Morgan Stanley has upgraded its recommendation for the Finnish telecom company Nokia to overweight from equal weight, along with a new higher price target of 6.5 euros (previously 4.2). This suggests a potential upside of 15 percent from the most recent closing price.
The analysis highlights how the market appears to be underestimating the company's exposure to data centers, according to Bloomberg News.
Currently, AI and cloud revenues account for just 6 percent of the group, but a boom in data centers is fueling rapid growth.
Despite this and the stock's strong recent performance, Nokia is still valued in line with historical levels prior to other technology cycles and does not fully reflect the shift towards AI, Morgan Stanley argues.
According to Bloomberg, most analysts are positive about Nokia, with 17 buy, 7 hold, and only 6 sell recommendations.
Nokia Oyj specializes in the design, production and marketing of telecommunications equipment.

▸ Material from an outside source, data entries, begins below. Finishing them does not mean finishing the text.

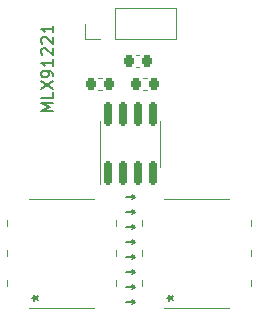
<source format=gbr>
%TF.GenerationSoftware,KiCad,Pcbnew,6.0.2+dfsg-1*%
%TF.CreationDate,2023-01-15T14:48:08-05:00*%
%TF.ProjectId,MLX91221-test,4d4c5839-3132-4323-912d-746573742e6b,rev?*%
%TF.SameCoordinates,Original*%
%TF.FileFunction,Legend,Top*%
%TF.FilePolarity,Positive*%
%FSLAX46Y46*%
G04 Gerber Fmt 4.6, Leading zero omitted, Abs format (unit mm)*
G04 Created by KiCad (PCBNEW 6.0.2+dfsg-1) date 2023-01-15 14:48:08*
%MOMM*%
%LPD*%
G01*
G04 APERTURE LIST*
G04 Aperture macros list*
%AMRoundRect*
0 Rectangle with rounded corners*
0 $1 Rounding radius*
0 $2 $3 $4 $5 $6 $7 $8 $9 X,Y pos of 4 corners*
0 Add a 4 corners polygon primitive as box body*
4,1,4,$2,$3,$4,$5,$6,$7,$8,$9,$2,$3,0*
0 Add four circle primitives for the rounded corners*
1,1,$1+$1,$2,$3*
1,1,$1+$1,$4,$5*
1,1,$1+$1,$6,$7*
1,1,$1+$1,$8,$9*
0 Add four rect primitives between the rounded corners*
20,1,$1+$1,$2,$3,$4,$5,0*
20,1,$1+$1,$4,$5,$6,$7,0*
20,1,$1+$1,$6,$7,$8,$9,0*
20,1,$1+$1,$8,$9,$2,$3,0*%
G04 Aperture macros list end*
%ADD10C,0.150000*%
%ADD11C,0.120000*%
%ADD12C,2.100000*%
%ADD13RoundRect,0.225000X0.225000X0.250000X-0.225000X0.250000X-0.225000X-0.250000X0.225000X-0.250000X0*%
%ADD14RoundRect,0.225000X-0.225000X-0.250000X0.225000X-0.250000X0.225000X0.250000X-0.225000X0.250000X0*%
%ADD15R,1.700000X1.700000*%
%ADD16O,1.700000X1.700000*%
%ADD17RoundRect,0.150000X0.150000X-0.825000X0.150000X0.825000X-0.150000X0.825000X-0.150000X-0.825000X0*%
G04 APERTURE END LIST*
D10*
X65659047Y-107386428D02*
X66420952Y-107386428D01*
X66230476Y-107576904D02*
X66420952Y-107386428D01*
X66230476Y-107195952D01*
X65659047Y-99766428D02*
X66420952Y-99766428D01*
X66230476Y-99956904D02*
X66420952Y-99766428D01*
X66230476Y-99575952D01*
X65659047Y-101036428D02*
X66420952Y-101036428D01*
X66230476Y-101226904D02*
X66420952Y-101036428D01*
X66230476Y-100845952D01*
X65659047Y-98496428D02*
X66420952Y-98496428D01*
X66230476Y-98686904D02*
X66420952Y-98496428D01*
X66230476Y-98305952D01*
X59507380Y-91225238D02*
X58507380Y-91225238D01*
X59221666Y-90891904D01*
X58507380Y-90558571D01*
X59507380Y-90558571D01*
X59507380Y-89606190D02*
X59507380Y-90082380D01*
X58507380Y-90082380D01*
X58507380Y-89368095D02*
X59507380Y-88701428D01*
X58507380Y-88701428D02*
X59507380Y-89368095D01*
X59507380Y-88272857D02*
X59507380Y-88082380D01*
X59459761Y-87987142D01*
X59412142Y-87939523D01*
X59269285Y-87844285D01*
X59078809Y-87796666D01*
X58697857Y-87796666D01*
X58602619Y-87844285D01*
X58555000Y-87891904D01*
X58507380Y-87987142D01*
X58507380Y-88177619D01*
X58555000Y-88272857D01*
X58602619Y-88320476D01*
X58697857Y-88368095D01*
X58935952Y-88368095D01*
X59031190Y-88320476D01*
X59078809Y-88272857D01*
X59126428Y-88177619D01*
X59126428Y-87987142D01*
X59078809Y-87891904D01*
X59031190Y-87844285D01*
X58935952Y-87796666D01*
X59507380Y-86844285D02*
X59507380Y-87415714D01*
X59507380Y-87130000D02*
X58507380Y-87130000D01*
X58650238Y-87225238D01*
X58745476Y-87320476D01*
X58793095Y-87415714D01*
X58602619Y-86463333D02*
X58555000Y-86415714D01*
X58507380Y-86320476D01*
X58507380Y-86082380D01*
X58555000Y-85987142D01*
X58602619Y-85939523D01*
X58697857Y-85891904D01*
X58793095Y-85891904D01*
X58935952Y-85939523D01*
X59507380Y-86510952D01*
X59507380Y-85891904D01*
X58602619Y-85510952D02*
X58555000Y-85463333D01*
X58507380Y-85368095D01*
X58507380Y-85130000D01*
X58555000Y-85034761D01*
X58602619Y-84987142D01*
X58697857Y-84939523D01*
X58793095Y-84939523D01*
X58935952Y-84987142D01*
X59507380Y-85558571D01*
X59507380Y-84939523D01*
X59507380Y-83987142D02*
X59507380Y-84558571D01*
X59507380Y-84272857D02*
X58507380Y-84272857D01*
X58650238Y-84368095D01*
X58745476Y-84463333D01*
X58793095Y-84558571D01*
X65659047Y-102306428D02*
X66420952Y-102306428D01*
X66230476Y-102496904D02*
X66420952Y-102306428D01*
X66230476Y-102115952D01*
X65659047Y-106116428D02*
X66420952Y-106116428D01*
X66230476Y-106306904D02*
X66420952Y-106116428D01*
X66230476Y-105925952D01*
X65659047Y-103576428D02*
X66420952Y-103576428D01*
X66230476Y-103766904D02*
X66420952Y-103576428D01*
X66230476Y-103385952D01*
X65659047Y-104846428D02*
X66420952Y-104846428D01*
X66230476Y-105036904D02*
X66420952Y-104846428D01*
X66230476Y-104655952D01*
%TO.C,J2*%
X57770580Y-107068900D02*
X58008676Y-107068900D01*
X57913438Y-107306995D02*
X58008676Y-107068900D01*
X57913438Y-106830804D01*
X58199152Y-107211757D02*
X58008676Y-107068900D01*
X58199152Y-106926042D01*
%TO.C,J3*%
X69200580Y-107068900D02*
X69438676Y-107068900D01*
X69343438Y-107306995D02*
X69438676Y-107068900D01*
X69343438Y-106830804D01*
X69629152Y-107211757D02*
X69438676Y-107068900D01*
X69629152Y-106926042D01*
D11*
%TO.C,J2*%
X64846000Y-100944589D02*
X64846000Y-100493211D01*
X55600400Y-105573211D02*
X55600400Y-106024589D01*
X62988889Y-98636100D02*
X57457511Y-98636100D01*
X64846000Y-103484589D02*
X64846000Y-103033211D01*
X64846000Y-106024589D02*
X64846000Y-105573211D01*
X55600400Y-103033211D02*
X55600400Y-103484589D01*
X55600400Y-100493211D02*
X55600400Y-100944589D01*
X57457511Y-107881700D02*
X62988889Y-107881700D01*
%TO.C,C1*%
X63640580Y-89410000D02*
X63359420Y-89410000D01*
X63640580Y-88390000D02*
X63359420Y-88390000D01*
%TO.C,C2*%
X67169420Y-88390000D02*
X67450580Y-88390000D01*
X67169420Y-89410000D02*
X67450580Y-89410000D01*
%TO.C,J3*%
X67030400Y-100493211D02*
X67030400Y-100944589D01*
X67030400Y-103033211D02*
X67030400Y-103484589D01*
X76276000Y-106024589D02*
X76276000Y-105573211D01*
X68887511Y-107881700D02*
X74418889Y-107881700D01*
X76276000Y-100944589D02*
X76276000Y-100493211D01*
X74418889Y-98636100D02*
X68887511Y-98636100D01*
X67030400Y-105573211D02*
X67030400Y-106024589D01*
X76276000Y-103484589D02*
X76276000Y-103033211D01*
%TO.C,J1*%
X69925000Y-85150000D02*
X69925000Y-82490000D01*
X64785000Y-85150000D02*
X64785000Y-82490000D01*
X64785000Y-85150000D02*
X69925000Y-85150000D01*
X63515000Y-85150000D02*
X62185000Y-85150000D01*
X64785000Y-82490000D02*
X69925000Y-82490000D01*
X62185000Y-85150000D02*
X62185000Y-83820000D01*
%TO.C,C3*%
X66534420Y-86485000D02*
X66815580Y-86485000D01*
X66534420Y-87505000D02*
X66815580Y-87505000D01*
%TO.C,U1*%
X68600000Y-93980000D02*
X68600000Y-92030000D01*
X63480000Y-93980000D02*
X63480000Y-92030000D01*
X63480000Y-93980000D02*
X63480000Y-97430000D01*
X68600000Y-93980000D02*
X68600000Y-95930000D01*
%TD*%
%LPC*%
D12*
%TO.C,J2*%
X56413200Y-101988900D03*
X64033200Y-101988900D03*
X64033200Y-107068900D03*
X64033200Y-104528900D03*
X56413200Y-107068900D03*
X64033200Y-99448900D03*
X56413200Y-99448900D03*
X56413200Y-104528900D03*
%TD*%
D13*
%TO.C,C1*%
X64275000Y-88900000D03*
X62725000Y-88900000D03*
%TD*%
D14*
%TO.C,C2*%
X66535000Y-88900000D03*
X68085000Y-88900000D03*
%TD*%
D12*
%TO.C,J3*%
X67843200Y-99448900D03*
X75463200Y-107068900D03*
X67843200Y-107068900D03*
X67843200Y-104528900D03*
X75463200Y-104528900D03*
X75463200Y-99448900D03*
X75463200Y-101988900D03*
X67843200Y-101988900D03*
%TD*%
D15*
%TO.C,J1*%
X63515000Y-83820000D03*
D16*
X66055000Y-83820000D03*
X68595000Y-83820000D03*
%TD*%
D14*
%TO.C,C3*%
X65900000Y-86995000D03*
X67450000Y-86995000D03*
%TD*%
D17*
%TO.C,U1*%
X64135000Y-96455000D03*
X65405000Y-96455000D03*
X66675000Y-96455000D03*
X67945000Y-96455000D03*
X67945000Y-91505000D03*
X66675000Y-91505000D03*
X65405000Y-91505000D03*
X64135000Y-91505000D03*
%TD*%
M02*

</source>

Net sales break down by activity as follows:
- development of mobile broadband network solutions (40.2%): aimed in particular at telecommunications operators. In addition, the group offers professional services (network planning and optimization, systems integration, installation, implementation and maintenance of telecom networks);
- development of network infrastructure solutions (33.9%): IP routers and optical networking solutions.
- software development (15.7%): software for customer experience management, network operations and management, communication, collaboration and billing, IoT solutions and cloud management platforms;
- development of advanced technology (10%);
- other (0.2%).
Net sales are distributed geographically as follows: Europe (33.1%), North America (28%), India (7.1%), China (5.9%), Asia/Pacific (10.6%), Middle East and Africa (10.6%) and Latin America (4.7%).